## Task goal
Word for word, the records below are to be set down again.

** Opening Supplied material block **

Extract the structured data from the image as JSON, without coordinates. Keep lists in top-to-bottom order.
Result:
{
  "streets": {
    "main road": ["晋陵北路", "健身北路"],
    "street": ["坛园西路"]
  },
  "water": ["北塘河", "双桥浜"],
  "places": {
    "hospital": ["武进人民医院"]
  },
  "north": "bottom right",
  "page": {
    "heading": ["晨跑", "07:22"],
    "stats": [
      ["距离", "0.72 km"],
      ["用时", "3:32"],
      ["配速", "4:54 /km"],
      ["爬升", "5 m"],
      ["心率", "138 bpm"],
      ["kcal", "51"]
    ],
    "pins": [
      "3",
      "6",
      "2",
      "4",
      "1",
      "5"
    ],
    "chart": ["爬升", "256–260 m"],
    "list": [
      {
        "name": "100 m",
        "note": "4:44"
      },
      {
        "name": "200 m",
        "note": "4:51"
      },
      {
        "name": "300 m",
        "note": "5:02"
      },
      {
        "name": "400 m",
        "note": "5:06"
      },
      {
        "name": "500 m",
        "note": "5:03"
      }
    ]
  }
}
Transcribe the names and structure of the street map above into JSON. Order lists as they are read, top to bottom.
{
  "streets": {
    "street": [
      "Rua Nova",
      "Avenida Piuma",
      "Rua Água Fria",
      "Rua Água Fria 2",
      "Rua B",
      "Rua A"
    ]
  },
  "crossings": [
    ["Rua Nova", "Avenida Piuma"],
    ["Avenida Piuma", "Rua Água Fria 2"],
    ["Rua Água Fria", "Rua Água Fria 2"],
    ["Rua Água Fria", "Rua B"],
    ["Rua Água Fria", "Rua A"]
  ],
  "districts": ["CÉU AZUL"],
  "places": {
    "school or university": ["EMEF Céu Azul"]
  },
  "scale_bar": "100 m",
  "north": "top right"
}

** Closing Supplied material block **

## Response to this exercise
Extract the structured data from the image as JSON, without coordinates. Keep lists in top-to-bottom order.
Result:
{
  "streets": {
    "main road": ["晋陵北路", "健身北路"],
    "street": ["坛园西路"]
  },
  "water": ["北塘河", "双桥浜"],
  "places": {
    "hospital": ["武进人民医院"]
  },
  "north": "bottom right",
  "page": {
    "heading": ["晨跑", "07:22"],
    "stats": [
      ["距离", "0.72 km"],
      ["用时", "3:32"],
      ["配速", "4:54 /km"],
      ["爬升", "5 m"],
      ["心率", "138 bpm"],
      ["kcal", "51"]
    ],
    "pins": [
      "3",
      "6",
      "2",
      "4",
      "1",
      "5"
    ],
    "chart": ["爬升", "256–260 m"],
    "list": [
      {
        "name": "100 m",
        "note": "4:44"
      },
      {
        "name": "200 m",
        "note": "4:51"
      },
      {
        "name": "300 m",
        "note": "5:02"
      },
      {
        "name": "400 m",
        "note": "5:06"
      },
      {
        "name": "500 m",
        "note": "5:03"
      }
    ]
  }
}
Transcribe the names and structure of the street map above into JSON. Order lists as they are read, top to bottom.
{
  "streets": {
    "street": [
      "Rua Nova",
      "Avenida Piuma",
      "Rua Água Fria",
      "Rua Água Fria 2",
      "Rua B",
      "Rua A"
    ]
  },
  "crossings": [
    ["Rua Nova", "Avenida Piuma"],
    ["Avenida Piuma", "Rua Água Fria 2"],
    ["Rua Água Fria", "Rua Água Fria 2"],
    ["Rua Água Fria", "Rua B"],
    ["Rua Água Fria", "Rua A"]
  ],
  "districts": ["CÉU AZUL"],
  "places": {
    "school or university": ["EMEF Céu Azul"]
  },
  "scale_bar": "100 m",
  "north": "top right"
}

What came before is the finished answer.